_RECORDS PROVIDED_
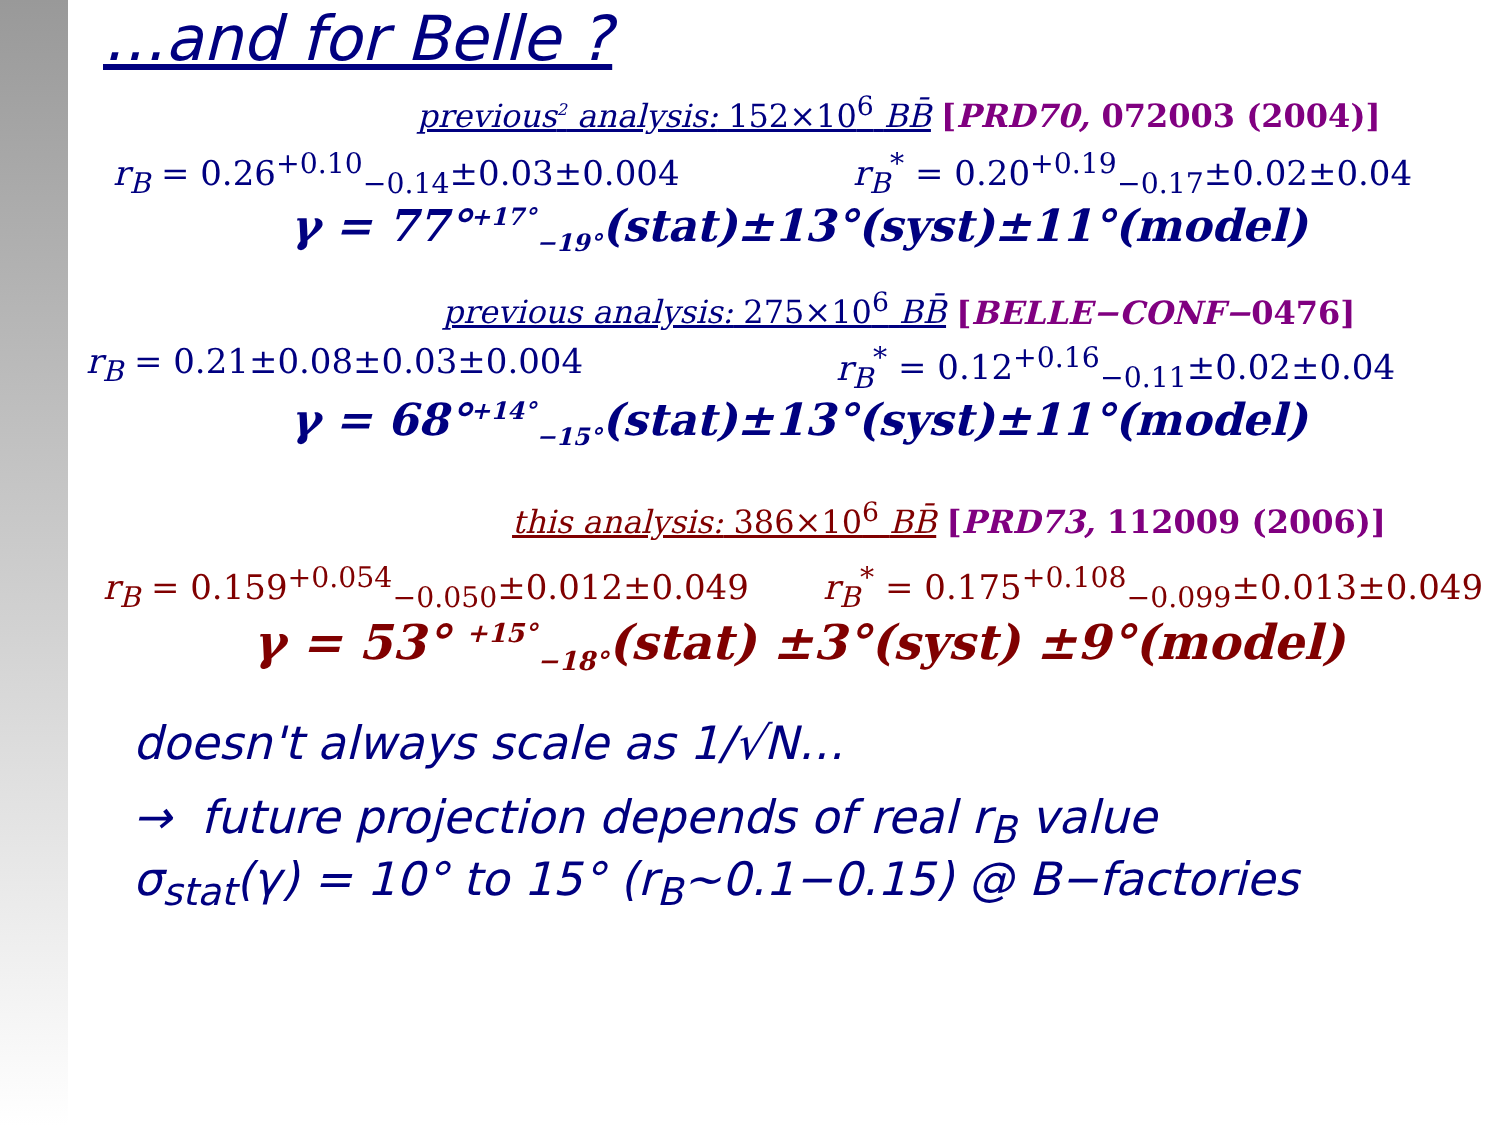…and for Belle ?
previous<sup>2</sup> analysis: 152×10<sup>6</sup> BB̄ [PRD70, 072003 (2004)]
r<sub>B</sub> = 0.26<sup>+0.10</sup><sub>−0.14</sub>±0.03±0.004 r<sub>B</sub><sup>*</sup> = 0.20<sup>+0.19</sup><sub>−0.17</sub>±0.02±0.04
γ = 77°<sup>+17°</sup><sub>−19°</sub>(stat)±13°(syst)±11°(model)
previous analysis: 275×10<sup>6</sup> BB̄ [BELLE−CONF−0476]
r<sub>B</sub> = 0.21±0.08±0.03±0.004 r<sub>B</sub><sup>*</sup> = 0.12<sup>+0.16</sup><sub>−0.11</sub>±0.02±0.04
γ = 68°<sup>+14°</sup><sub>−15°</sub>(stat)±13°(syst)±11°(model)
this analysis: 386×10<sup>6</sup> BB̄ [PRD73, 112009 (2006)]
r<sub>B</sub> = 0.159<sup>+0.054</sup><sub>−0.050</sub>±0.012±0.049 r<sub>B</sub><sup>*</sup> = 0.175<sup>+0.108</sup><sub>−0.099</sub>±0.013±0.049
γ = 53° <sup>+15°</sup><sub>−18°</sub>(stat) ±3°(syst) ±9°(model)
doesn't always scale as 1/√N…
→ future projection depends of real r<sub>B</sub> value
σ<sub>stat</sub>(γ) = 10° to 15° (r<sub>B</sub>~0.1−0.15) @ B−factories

_EXERCISE GOAL_
From the data above, work out how many lines hold "previous". Answer with the number alone.

_OUTPUT OF THE TASK_
2